▸ **Set exercise 1**
Return, unchanged, the lines of the records from the line with "collectors: T. A. Sprague & J. Hutchinson" to the line with "country: Norway", including both of those lines.

▸ **Extracted text**
====
Enough with my sales pitch. If you haven't been performing total-body workouts, you need to start. But ease into it. Start out with four compound movements for each workout and perform three workouts each week. Choose a squat, deadlift, press, and pull variation for each workout. One of the four movements can consist of a variation of the snatch or clean.


  Perform a different variation for each of the three workouts each week. Don't forget about tips one and two! (Of course, if you don't want to design your own workouts, you can find mine in the archives. Except for "Anti-Bodybuilding Hypertrophy" and "Big Boy Basics," every program of mine is total-body.)


  And if you're one who believes that you can't train all of your major muscle groups with four movements, I invite you to do the following circuit for 8 sets of 3 reps with the heaviest load that you can handle for each set:A1 Snatch
    A2 Dip
    A3 Woodchop
    A4 Chin-up​Once you're accustomed to four compound movements for three workouts per week, you can start increasing the number of movements. I suggest you add one or two more movements and stick with it for three to four weeks before adding more. I generally recommend no more than eight movements per total-body session, but there's really no limit. Once you start building your work capacity and fitness levels, you can do as many movements as your available time allows.
====
▸ **Task inputs**
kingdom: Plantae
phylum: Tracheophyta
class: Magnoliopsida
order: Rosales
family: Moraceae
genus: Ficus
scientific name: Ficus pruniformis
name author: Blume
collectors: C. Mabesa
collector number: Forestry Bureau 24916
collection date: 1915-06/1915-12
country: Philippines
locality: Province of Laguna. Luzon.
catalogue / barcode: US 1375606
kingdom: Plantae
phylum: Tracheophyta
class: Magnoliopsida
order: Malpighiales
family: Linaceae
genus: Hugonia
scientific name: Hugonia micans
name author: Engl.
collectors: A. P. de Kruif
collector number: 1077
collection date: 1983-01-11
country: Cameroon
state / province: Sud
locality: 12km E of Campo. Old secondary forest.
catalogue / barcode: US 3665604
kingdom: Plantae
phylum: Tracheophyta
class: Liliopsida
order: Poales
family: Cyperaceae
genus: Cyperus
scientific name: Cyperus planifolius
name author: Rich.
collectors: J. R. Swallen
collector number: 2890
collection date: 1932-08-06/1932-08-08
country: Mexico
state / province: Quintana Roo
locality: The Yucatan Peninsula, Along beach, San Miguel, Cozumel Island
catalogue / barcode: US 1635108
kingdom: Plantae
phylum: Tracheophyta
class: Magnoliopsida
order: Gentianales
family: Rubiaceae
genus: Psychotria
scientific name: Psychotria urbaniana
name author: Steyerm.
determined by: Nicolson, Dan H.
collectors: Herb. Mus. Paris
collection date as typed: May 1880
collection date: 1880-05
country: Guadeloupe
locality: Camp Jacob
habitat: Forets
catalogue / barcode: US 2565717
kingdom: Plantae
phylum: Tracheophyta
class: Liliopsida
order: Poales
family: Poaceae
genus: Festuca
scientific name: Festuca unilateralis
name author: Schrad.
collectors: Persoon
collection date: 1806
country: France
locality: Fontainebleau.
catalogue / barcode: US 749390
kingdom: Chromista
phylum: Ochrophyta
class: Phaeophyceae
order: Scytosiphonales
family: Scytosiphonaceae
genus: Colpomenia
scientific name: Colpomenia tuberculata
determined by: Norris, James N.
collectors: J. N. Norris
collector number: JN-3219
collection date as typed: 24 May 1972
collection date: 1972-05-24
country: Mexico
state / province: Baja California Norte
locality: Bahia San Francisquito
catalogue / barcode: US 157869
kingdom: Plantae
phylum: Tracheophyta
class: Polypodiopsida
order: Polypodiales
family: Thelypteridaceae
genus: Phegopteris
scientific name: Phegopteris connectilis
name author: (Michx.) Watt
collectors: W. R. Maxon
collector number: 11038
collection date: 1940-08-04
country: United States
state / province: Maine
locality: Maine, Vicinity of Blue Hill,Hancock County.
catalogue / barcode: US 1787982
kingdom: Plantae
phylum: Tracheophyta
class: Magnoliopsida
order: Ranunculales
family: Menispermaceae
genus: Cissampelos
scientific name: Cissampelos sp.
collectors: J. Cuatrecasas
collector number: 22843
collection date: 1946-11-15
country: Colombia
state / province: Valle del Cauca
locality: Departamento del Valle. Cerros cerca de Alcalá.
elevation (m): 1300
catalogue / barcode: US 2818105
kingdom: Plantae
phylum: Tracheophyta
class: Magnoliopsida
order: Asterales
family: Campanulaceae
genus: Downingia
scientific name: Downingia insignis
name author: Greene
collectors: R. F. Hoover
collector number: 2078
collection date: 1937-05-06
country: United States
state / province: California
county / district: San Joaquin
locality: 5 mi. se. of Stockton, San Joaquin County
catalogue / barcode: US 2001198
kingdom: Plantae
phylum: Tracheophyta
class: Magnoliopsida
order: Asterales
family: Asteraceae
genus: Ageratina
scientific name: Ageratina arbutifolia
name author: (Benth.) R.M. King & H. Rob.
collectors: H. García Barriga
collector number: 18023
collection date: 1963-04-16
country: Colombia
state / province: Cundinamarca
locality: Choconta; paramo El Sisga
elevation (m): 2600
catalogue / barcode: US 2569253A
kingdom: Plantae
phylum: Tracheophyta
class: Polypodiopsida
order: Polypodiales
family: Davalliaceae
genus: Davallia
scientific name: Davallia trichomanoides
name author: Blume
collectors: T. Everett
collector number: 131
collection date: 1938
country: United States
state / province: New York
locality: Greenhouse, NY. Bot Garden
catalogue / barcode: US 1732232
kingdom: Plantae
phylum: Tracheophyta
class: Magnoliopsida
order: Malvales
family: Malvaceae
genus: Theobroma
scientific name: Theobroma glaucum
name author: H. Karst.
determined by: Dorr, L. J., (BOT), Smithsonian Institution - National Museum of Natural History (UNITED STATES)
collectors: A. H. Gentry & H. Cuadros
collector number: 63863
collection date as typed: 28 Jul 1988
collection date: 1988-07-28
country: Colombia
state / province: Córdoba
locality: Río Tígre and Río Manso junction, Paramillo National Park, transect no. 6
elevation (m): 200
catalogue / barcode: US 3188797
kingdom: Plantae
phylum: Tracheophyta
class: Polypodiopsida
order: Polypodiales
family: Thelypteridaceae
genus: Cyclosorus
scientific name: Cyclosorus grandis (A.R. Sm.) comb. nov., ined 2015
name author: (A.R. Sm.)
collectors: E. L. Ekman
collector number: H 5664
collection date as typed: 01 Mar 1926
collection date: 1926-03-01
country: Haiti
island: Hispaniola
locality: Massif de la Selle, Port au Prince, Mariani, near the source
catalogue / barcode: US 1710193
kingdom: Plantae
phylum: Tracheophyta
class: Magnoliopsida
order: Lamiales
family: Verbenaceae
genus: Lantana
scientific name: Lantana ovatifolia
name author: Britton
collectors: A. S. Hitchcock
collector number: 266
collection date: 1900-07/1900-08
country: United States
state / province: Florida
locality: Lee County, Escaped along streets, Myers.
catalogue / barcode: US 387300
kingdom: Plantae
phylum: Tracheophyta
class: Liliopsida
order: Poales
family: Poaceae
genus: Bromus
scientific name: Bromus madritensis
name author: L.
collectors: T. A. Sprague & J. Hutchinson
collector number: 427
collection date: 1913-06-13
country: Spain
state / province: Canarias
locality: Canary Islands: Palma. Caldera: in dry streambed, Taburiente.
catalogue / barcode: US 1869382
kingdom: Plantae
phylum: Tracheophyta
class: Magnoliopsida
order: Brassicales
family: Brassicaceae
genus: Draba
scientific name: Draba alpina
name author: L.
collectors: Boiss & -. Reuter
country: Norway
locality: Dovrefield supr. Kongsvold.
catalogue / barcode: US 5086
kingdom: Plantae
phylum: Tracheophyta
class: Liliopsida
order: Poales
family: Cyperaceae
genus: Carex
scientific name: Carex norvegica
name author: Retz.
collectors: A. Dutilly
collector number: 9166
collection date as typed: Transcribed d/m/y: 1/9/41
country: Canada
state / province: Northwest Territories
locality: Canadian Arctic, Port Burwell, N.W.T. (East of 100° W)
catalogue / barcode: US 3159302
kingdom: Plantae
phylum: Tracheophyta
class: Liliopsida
====
▸ **Set exercise 2**
According to the workout article, which four movement variations should be chosen for each workout when starting out?

▸ **Correct response 1**
collectors: T. A. Sprague & J. Hutchinson
collector number: 427
collection date: 1913-06-13
country: Spain
state / province: Canarias
locality: Canary Islands: Palma. Caldera: in dry streambed, Taburiente.
catalogue / barcode: US 1869382
kingdom: Plantae
phylum: Tracheophyta
class: Magnoliopsida
order: Brassicales
family: Brassicaceae
genus: Draba
scientific name: Draba alpina
name author: L.
collectors: Boiss & -. Reuter
country: Norway

▸ **Correct response 2**
A squat, a deadlift, a press, and a pull variation.